The IEEE Higher Speed Study Group (HSSG) has voted to pursue the goal of creating a standard of 100 gigabits per second for Ethernet transmission. According to a report yesterday in NetworkWorld, the HSSG will attempt to standardize 100-Gbps Ethernet over distances as far as 6 miles of fiber-optic cable.
The current agreement will result in the formation of a 100G Ethernet Task Force to hammer out a standard that is technically feasible and economically viable, said John D'Ambrosia, chair of the HSSG, and scientist of components technology at Force10 Networks. "There is still a lot of work to be done to finalize our objectives, and where this thing will go," D'Ambrosia said. "The next step is getting the project into the [IEEE networking] process."
Details of the initiative can be found in the minutes of the HSSG's 14-16 November meeting, in Dallas, Tex.
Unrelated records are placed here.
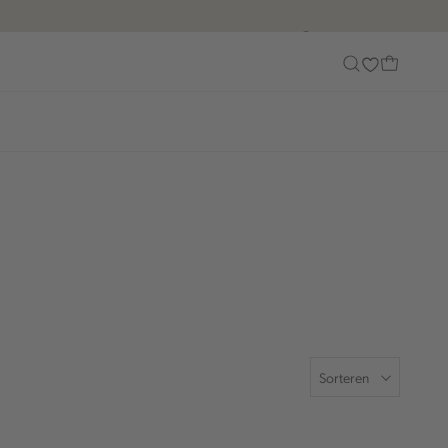
Customer Care
Sorteren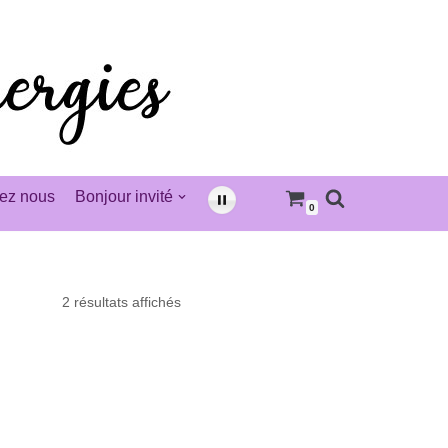
ez nous
Bonjour invité
0
2 résultats affichés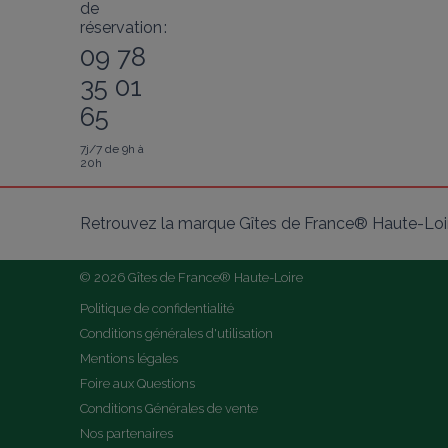
de
réservation :
09 78
35 01
65
7j/7 de 9h à
20h
Retrouvez la marque Gîtes de France® Haute-Loir
© 2026 Gîtes de France® Haute-Loire
Politique de confidentialité
Conditions générales d'utilisation
Mentions légales
Foire aux Questions
Conditions Générales de vente
Nos partenaires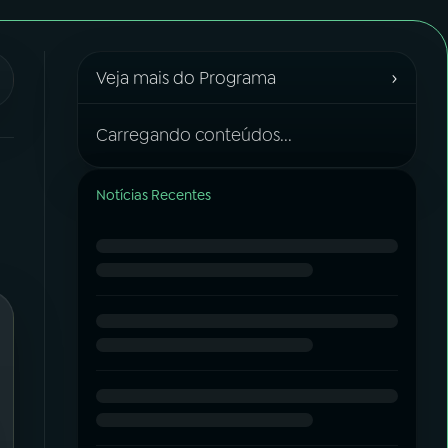
›
Veja mais do Programa
Carregando conteúdos...
Notícias Recentes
In his opening remarks, D'Ambrosia speculated that a 100-Gbps Ethernet working group could be formed by July 2007 and that a completed standard might appear by 2009 or 2010.
The fastest existing standard is 10-Gbps Ethernet. But as devices consume more and more bandwidth going forward, standards for higher-speed network connectivity are considered mandatory. Intensive bandwidth-hungry sites such as YouTube have already pushed the existing IEEE standard to its limits.
A commentator to the Slashdot aggregation site notes in reporting on the development: "The current thinking is that achieving these speeds will be reached by advancing bonding techniques for 10G signals over multiple fibers."